The ballot boxes are being readied in Colombia, but this is no ordinary election. As the country heads to the polls next month, it does so under the shadow of a civil conflict that has left over 200,000 dead and millions displaced. Now, UK defence analysts are warning that the violence is no longer contained within Colombia’s borders: it is spilling into neighbouring countries, threatening to destabilise the entire region.
This is a crisis that hits home for British interests. The Foreign Office has long relied on Colombia as a key ally in South America, a partner in trade and security. But as the conflict escalates, so too do the risks. Defence analysts at the Royal United Services Institute have flagged what they call a ‘steady creep’ of armed groups into Ecuador, Peru and Brazil. Drug routes, illegal mining and extortion networks are expanding, and with them the reach of the state’s opponents.
The election itself is a battleground. Left-wing candidate Gustavo Petro, a former guerrilla, is leading in the polls. His opponent, Rodolfo Hernández, a populist businessman, has promised a hard line on security. Both men say they want peace, but the path is littered with failures. Previous peace deals, including the historic 2016 accord with the FARC, have not ended the violence. Dissident factions and the ELN remain active, and they have no interest in a ballot box solution.
For the UK, the stakes are practical as well as moral. British oil and mining companies have investments in Colombia.
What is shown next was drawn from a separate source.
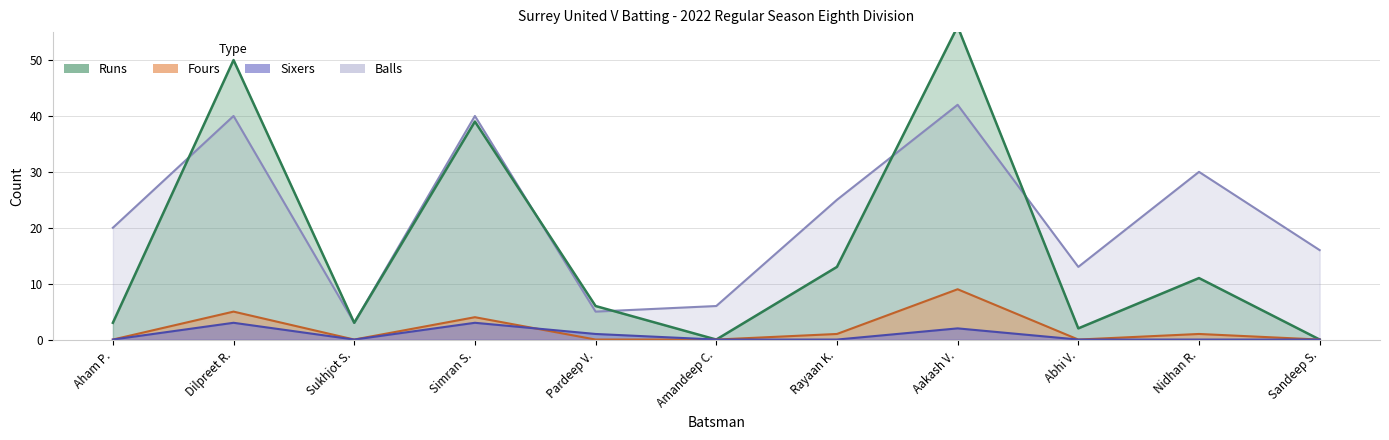

Where is the first local maximum for Runs?

Dilpreet R.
The rivers are choked with silt from illegal mining, and the labour movement is under attack. Trade unionists are murdered with impunity. The UK’s own arms sales to Colombia have come under scrutiny, with campaigners demanding a halt to exports that could be used against civilians.
But the regional spillover is what keeps defence chiefs awake. If Colombia’s conflict becomes a regional contagion, the UK could find itself drawn into a wider security commitment. Already, the British Army has provided training to Colombian troops, and the Royal Navy has patrolled Caribbean waters. The question is: how far will this go?
For the people of Colombia, the election offers a glimmer of hope. But history teaches us that hope is a fragile thing in a country where peace has been promised before and then broken. The UK must watch carefully, not just as a distant observer, but as a nation with its own interests and responsibilities. The price of bread in Bogotá is one thing. The cost of a regional war is another entirely.